Estantes Emprestadas [5] - A nossa literatura vista de fora



Se há coisa de que me orgulho é de ter um bom manancial de amigos e amigas completamente loucos da cabeça. No melhor sentido da expressão, claro. Fascinantes talvez seja o termo mais correcto. A autora da crónica de hoje é uma dessas pessoas: chama-se Rebeca Bonjour, também conhecida por Beki, e é mais ou menos muita coisa - jornalista, skater, curiosa, portuguesa, francesa, polaca por afinidade, ligeiramente louca e mais uma série de coisas.

Apenas três frases e já consegui chamar-lhe louca duas vezes. Desculpa Beky. Não duvidem de que gosto muito dela, a verdade é que conheço poucas pessoas de letras com quem me dê tão bem. E além de gostar das suas perguntas sobre Ciência, embora já não mas faça há uns tempos, também gosto bastante da sua forma de pensar. E da sua escrita. A sério, já vão ver, é muito boa. Aprocheguem-se, aprocheguem-se!



Quando o Rui me pediu para escrever uma crónica para o blogue dele, abordou-me com umas palavras que equivalem mais ao menos a um “ah e tal, tu que és muito internacional…”, pelo que não posso começar esta crónica sem falar um bocadinho de mim.

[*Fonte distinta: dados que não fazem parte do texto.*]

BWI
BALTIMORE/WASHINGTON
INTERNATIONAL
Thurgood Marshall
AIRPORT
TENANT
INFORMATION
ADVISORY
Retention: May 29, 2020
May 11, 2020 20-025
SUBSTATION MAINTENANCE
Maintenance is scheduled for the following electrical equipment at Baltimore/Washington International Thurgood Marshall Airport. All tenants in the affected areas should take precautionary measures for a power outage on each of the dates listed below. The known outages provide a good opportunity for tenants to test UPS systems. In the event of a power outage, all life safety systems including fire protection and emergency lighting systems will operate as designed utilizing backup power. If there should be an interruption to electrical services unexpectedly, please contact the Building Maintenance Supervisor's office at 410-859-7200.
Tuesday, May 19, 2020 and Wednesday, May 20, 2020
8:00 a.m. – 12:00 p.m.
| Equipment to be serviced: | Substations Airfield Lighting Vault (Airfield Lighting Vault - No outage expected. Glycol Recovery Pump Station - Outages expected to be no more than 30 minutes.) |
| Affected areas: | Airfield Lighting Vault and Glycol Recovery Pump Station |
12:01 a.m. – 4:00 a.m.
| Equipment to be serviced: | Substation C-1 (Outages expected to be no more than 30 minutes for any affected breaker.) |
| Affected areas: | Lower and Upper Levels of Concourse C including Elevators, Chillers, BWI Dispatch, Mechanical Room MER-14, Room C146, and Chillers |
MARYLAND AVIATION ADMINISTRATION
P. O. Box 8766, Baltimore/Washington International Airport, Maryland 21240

Digamos que fui projectada em avanço no espírito de nacionalidade europeia que cada vez mais se ergue. De mãe portuguesa e pai francês, nasci na terra dos croissants e mudei-me para a dos pastéis de nata aos cinco anos, onde cresci, não deixando no entanto de alimentar cá dentro o bichinho viajador. Por altura da maioridade mudei-me durante um ano para a Polónia e, fazendo jus ao lema de que quem sai uma vez do seu país não consegue parar, mudei-me o ano passado para Paris, onde vivo actualmente. Posto isto, a ideia do Rui era aproveitar-se da minha internacionalidade e fazer-me escrever sobre como a literatura portuguesa é vista lá fora, o que me fez logo pensar em duas ou três coisas que quero partilhar. 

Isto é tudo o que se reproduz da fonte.